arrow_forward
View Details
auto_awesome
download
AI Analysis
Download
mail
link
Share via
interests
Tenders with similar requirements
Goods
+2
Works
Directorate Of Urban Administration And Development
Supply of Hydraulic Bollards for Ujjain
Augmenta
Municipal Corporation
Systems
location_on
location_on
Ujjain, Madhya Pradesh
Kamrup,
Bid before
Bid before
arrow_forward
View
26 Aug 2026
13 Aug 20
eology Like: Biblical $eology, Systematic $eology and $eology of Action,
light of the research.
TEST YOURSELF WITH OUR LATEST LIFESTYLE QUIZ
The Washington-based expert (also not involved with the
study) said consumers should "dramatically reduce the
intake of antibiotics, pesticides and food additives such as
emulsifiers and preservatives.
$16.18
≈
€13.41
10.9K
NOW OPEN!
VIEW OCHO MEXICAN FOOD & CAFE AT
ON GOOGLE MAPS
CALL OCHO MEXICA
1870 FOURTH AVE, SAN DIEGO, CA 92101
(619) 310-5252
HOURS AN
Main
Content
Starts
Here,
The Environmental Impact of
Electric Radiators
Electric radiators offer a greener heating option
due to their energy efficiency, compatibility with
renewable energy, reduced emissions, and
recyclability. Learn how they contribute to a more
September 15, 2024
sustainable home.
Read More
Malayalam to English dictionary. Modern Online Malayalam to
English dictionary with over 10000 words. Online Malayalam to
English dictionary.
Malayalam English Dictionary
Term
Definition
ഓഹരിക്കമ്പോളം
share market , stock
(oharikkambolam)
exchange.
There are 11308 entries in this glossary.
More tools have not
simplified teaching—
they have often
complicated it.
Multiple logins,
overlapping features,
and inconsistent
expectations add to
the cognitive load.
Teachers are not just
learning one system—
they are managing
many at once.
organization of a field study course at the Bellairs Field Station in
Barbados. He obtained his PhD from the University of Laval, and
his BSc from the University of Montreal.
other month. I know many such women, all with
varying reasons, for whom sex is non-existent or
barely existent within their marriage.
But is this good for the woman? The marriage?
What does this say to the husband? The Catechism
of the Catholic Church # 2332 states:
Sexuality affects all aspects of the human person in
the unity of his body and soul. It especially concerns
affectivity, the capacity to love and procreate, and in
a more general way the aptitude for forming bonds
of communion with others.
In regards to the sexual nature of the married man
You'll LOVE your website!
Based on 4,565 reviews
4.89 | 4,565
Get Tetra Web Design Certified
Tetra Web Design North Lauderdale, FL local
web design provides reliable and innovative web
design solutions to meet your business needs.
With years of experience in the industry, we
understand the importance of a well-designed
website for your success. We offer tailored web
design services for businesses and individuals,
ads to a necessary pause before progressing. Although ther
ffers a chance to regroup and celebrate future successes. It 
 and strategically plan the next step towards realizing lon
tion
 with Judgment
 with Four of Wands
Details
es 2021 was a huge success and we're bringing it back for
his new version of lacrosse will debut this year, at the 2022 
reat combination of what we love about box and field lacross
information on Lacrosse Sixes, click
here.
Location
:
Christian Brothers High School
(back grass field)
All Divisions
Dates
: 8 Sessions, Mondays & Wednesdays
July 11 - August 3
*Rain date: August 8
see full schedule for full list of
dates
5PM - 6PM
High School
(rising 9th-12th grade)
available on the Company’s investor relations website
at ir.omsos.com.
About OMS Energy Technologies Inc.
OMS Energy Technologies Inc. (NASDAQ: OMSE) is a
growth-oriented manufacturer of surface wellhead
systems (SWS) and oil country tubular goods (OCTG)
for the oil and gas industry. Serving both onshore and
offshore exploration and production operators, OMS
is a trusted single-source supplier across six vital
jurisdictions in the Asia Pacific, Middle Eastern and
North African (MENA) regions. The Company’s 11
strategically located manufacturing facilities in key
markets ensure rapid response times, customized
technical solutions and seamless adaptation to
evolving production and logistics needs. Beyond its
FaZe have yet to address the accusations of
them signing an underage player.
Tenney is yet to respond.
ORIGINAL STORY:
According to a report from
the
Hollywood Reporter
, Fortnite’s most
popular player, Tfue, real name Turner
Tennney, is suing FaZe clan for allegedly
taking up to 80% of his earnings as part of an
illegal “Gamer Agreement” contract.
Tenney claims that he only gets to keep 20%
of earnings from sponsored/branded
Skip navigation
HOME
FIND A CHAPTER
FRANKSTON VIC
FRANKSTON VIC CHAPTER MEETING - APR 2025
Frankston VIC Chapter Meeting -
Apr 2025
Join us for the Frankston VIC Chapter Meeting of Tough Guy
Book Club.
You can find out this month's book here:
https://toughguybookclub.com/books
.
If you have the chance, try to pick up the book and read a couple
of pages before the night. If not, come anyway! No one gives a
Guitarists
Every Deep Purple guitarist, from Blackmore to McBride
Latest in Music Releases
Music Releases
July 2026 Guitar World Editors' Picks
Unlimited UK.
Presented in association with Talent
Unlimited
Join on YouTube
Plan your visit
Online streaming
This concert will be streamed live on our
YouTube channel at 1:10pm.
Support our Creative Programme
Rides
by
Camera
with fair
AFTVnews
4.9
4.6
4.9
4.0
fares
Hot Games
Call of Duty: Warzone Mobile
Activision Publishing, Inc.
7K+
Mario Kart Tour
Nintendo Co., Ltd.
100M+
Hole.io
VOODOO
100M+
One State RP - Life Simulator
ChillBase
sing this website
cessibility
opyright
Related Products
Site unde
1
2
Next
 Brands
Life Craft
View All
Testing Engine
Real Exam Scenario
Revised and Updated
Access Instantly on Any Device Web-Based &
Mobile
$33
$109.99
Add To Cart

*Task instructions*:
Filter the listing down to the lines holding the word "marriage", and return those.

*Solution to the exercise*:
barely existent within their marriage.
But is this good for the woman? The marriage?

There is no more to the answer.